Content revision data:
------

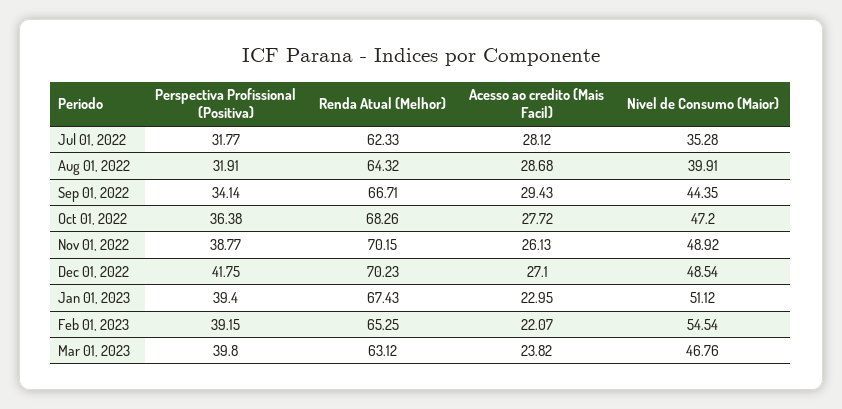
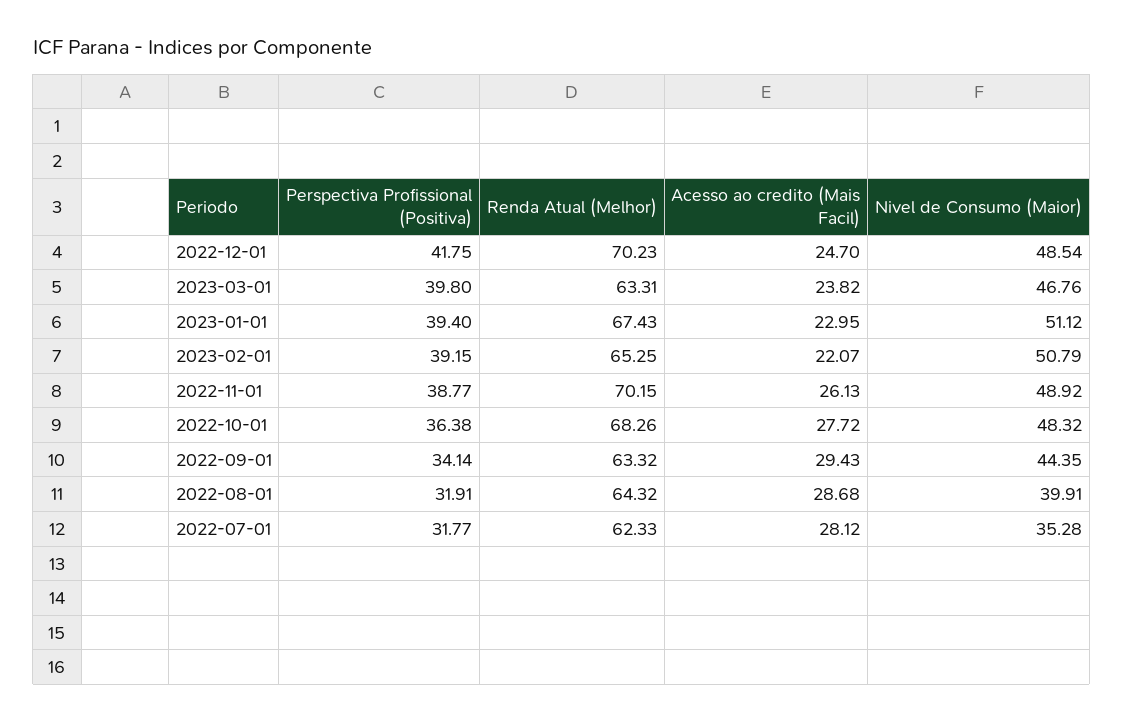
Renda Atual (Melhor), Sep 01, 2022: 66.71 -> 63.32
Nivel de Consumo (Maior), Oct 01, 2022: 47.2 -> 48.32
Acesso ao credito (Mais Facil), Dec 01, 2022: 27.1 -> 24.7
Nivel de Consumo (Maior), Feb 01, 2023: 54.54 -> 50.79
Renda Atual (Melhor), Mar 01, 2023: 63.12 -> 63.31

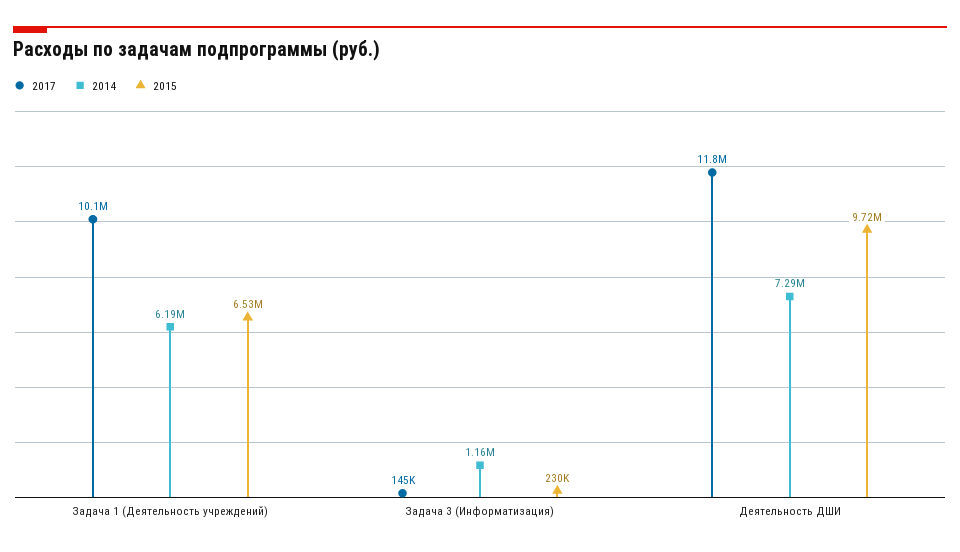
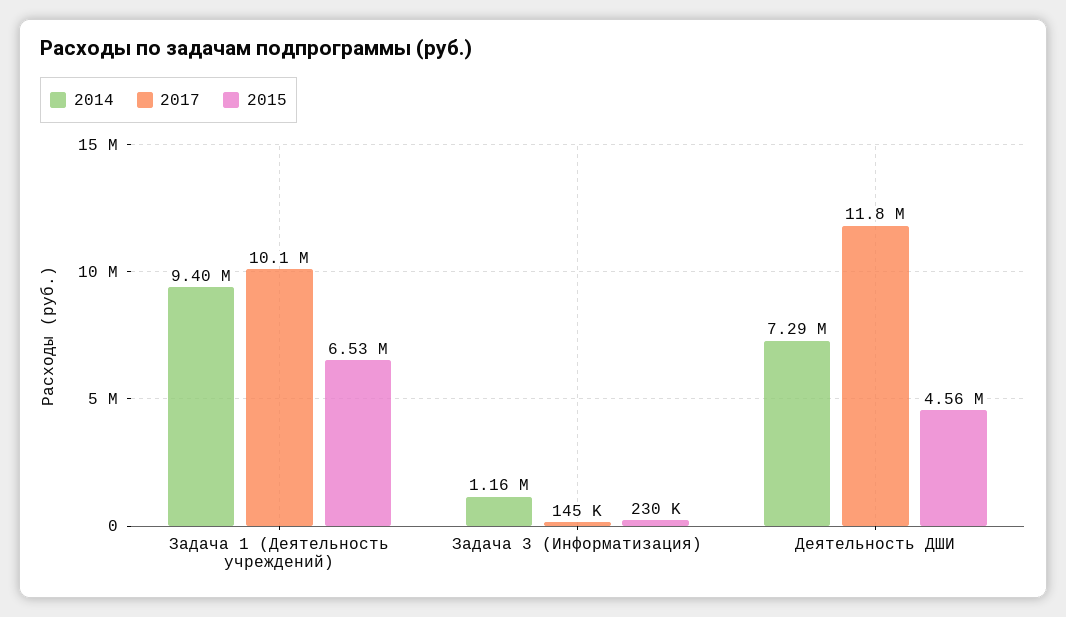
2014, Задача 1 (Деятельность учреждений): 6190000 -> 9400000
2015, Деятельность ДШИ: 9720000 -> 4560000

------

_TASK OBJECTIVE_. If pictures are present, they are dropped, and the entries above are written out word for word.

_ANSWER FOR THIS EXERCISE_.
Renda Atual (Melhor), Sep 01, 2022: 66.71 -> 63.32
Nivel de Consumo (Maior), Oct 01, 2022: 47.2 -> 48.32
Acesso ao credito (Mais Facil), Dec 01, 2022: 27.1 -> 24.7
Nivel de Consumo (Maior), Feb 01, 2023: 54.54 -> 50.79
Renda Atual (Melhor), Mar 01, 2023: 63.12 -> 63.31

2014, Задача 1 (Деятельность учреждений): 6190000 -> 9400000
2015, Деятельность ДШИ: 9720000 -> 4560000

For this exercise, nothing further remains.